= TASK DESCRIPTION =
Starting with the line with "De Bedste Tagpapdækker I Lillerød" in the entries below and going on through the line with "Как известно, очень важно, что", output every line exactly and nothing more. No pictures.
___ RECORDS FOR THE TASK
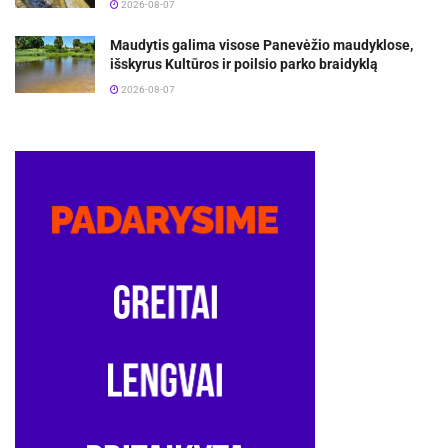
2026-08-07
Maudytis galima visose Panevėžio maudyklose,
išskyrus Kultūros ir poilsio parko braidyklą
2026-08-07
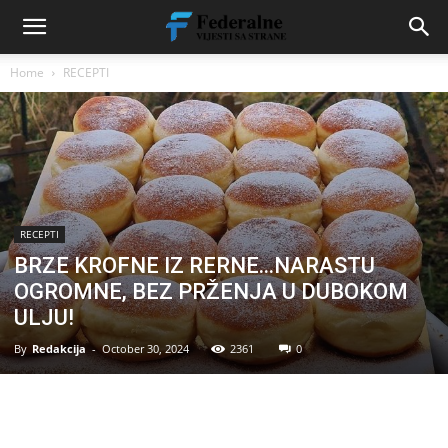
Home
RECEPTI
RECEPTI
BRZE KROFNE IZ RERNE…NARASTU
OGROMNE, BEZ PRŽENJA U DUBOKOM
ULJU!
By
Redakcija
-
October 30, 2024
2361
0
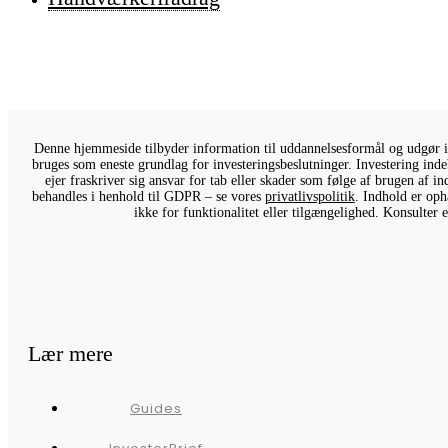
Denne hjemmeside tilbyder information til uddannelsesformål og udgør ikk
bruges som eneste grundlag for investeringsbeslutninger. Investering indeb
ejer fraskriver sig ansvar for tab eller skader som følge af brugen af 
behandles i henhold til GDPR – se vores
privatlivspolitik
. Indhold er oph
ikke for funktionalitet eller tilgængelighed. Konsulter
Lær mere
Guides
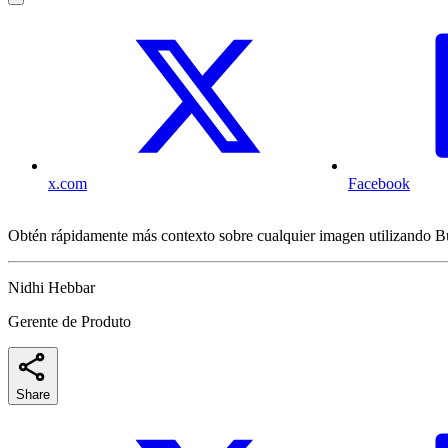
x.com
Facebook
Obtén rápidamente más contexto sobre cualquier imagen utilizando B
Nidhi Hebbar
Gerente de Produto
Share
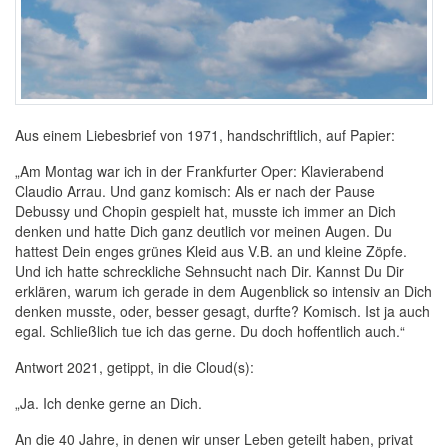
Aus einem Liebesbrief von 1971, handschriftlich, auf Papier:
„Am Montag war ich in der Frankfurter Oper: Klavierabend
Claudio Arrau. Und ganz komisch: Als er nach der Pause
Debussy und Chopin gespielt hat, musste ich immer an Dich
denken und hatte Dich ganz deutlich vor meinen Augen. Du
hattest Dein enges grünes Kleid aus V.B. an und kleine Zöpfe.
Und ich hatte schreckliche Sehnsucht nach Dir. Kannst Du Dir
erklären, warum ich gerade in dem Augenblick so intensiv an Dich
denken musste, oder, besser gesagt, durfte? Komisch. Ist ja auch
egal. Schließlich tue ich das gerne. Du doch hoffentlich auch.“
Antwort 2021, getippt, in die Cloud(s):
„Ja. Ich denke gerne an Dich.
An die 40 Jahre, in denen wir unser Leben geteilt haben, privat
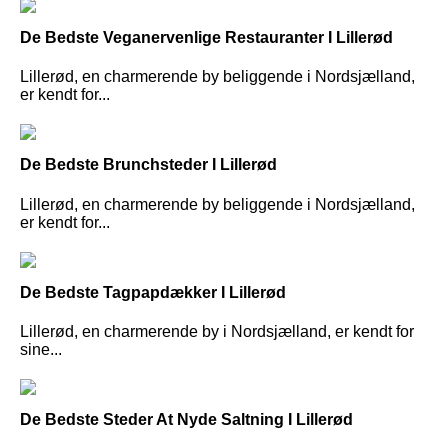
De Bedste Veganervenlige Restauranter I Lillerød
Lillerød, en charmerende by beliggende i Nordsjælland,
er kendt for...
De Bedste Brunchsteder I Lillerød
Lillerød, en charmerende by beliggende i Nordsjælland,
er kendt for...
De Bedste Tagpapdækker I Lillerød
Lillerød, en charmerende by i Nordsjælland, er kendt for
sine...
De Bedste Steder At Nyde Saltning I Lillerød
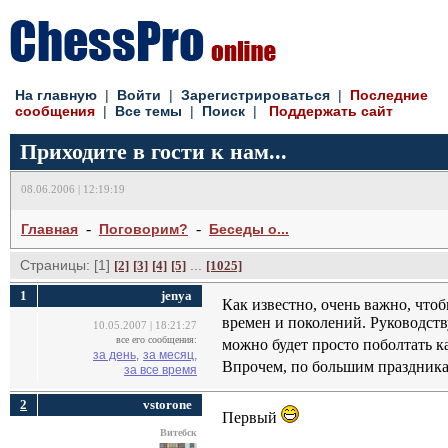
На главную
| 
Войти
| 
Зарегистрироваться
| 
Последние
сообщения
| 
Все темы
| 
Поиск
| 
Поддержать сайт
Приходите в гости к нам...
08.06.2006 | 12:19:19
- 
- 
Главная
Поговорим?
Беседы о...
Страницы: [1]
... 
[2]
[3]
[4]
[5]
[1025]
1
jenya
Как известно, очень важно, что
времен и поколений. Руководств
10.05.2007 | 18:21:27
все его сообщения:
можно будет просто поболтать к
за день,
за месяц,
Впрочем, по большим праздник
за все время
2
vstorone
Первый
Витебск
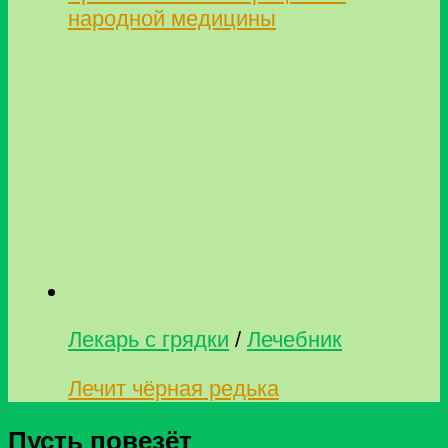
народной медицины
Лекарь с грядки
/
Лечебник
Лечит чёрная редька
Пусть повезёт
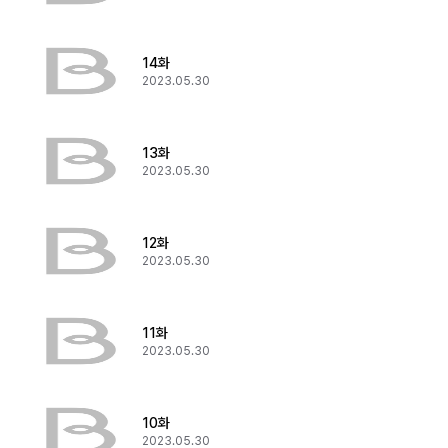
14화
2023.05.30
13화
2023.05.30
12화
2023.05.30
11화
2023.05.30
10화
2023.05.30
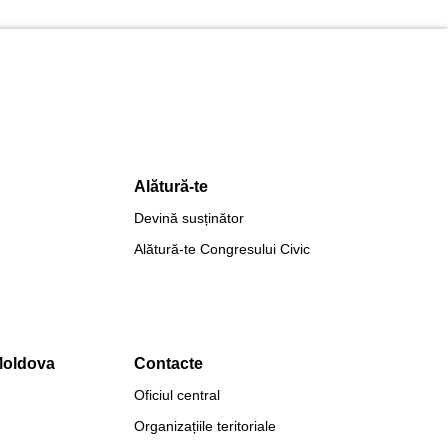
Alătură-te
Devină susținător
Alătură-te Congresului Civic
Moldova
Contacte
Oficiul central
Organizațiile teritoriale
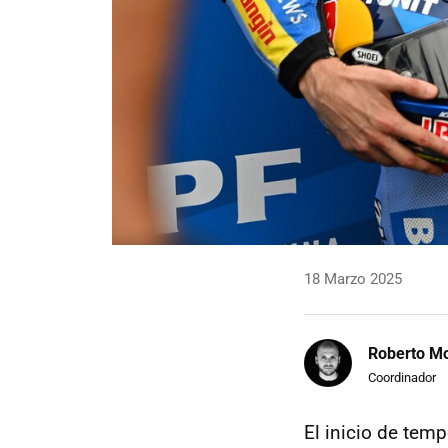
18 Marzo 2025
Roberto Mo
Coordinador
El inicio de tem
______
___ RECORDS FOR THE TASK
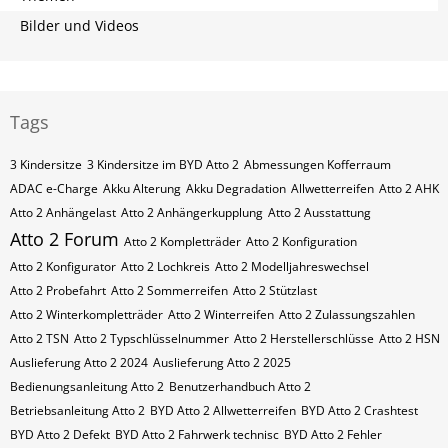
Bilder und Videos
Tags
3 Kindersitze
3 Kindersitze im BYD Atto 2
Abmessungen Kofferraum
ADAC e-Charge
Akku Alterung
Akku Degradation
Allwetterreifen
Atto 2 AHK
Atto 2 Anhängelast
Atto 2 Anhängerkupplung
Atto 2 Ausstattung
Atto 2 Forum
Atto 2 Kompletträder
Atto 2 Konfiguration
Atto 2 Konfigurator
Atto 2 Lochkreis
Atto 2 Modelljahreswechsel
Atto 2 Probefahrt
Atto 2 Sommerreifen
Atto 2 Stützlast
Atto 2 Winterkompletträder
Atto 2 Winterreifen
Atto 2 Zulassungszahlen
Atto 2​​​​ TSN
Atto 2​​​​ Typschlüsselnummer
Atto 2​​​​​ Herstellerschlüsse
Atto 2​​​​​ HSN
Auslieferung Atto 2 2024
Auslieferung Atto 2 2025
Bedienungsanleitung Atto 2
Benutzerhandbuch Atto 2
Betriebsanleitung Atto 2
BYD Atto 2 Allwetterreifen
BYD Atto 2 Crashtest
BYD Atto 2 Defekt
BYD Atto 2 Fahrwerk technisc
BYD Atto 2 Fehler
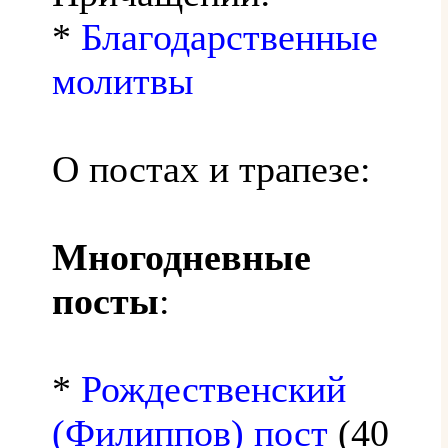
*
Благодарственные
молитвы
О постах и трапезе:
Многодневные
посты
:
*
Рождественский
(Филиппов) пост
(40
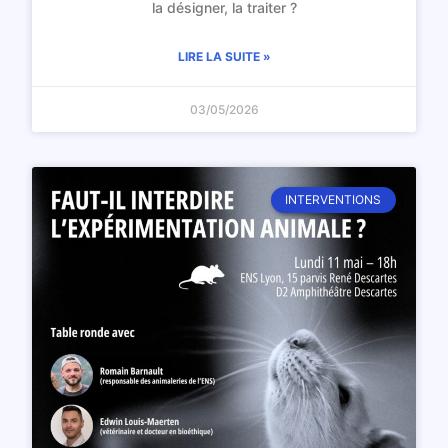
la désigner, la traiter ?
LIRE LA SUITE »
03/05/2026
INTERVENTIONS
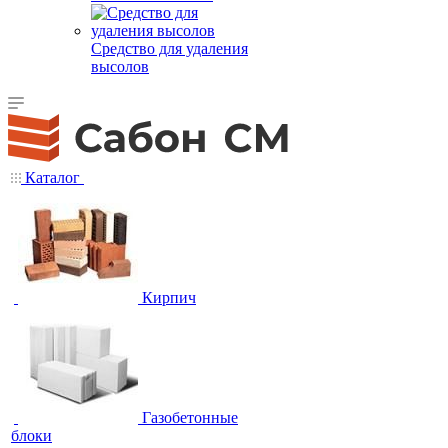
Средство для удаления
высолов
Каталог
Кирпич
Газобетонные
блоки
______
= WRITTEN SOLUTION =
De Bedste Tagpapdækker I Lillerød
Lillerød, en charmerende by i Nordsjælland, er kendt for
sine...
De Bedste Steder At Nyde Saltning I Lillerød
На главную
| 
Войти
| 
Зарегистрироваться
| 
Последние
сообщения
| 
Все темы
| 
Поиск
| 
Поддержать сайт
Приходите в гости к нам...
08.06.2006 | 12:19:19
- 
- 
Главная
Поговорим?
Беседы о...
Страницы: [1]
... 
[2]
[3]
[4]
[5]
[1025]
1
jenya
Как известно, очень важно, что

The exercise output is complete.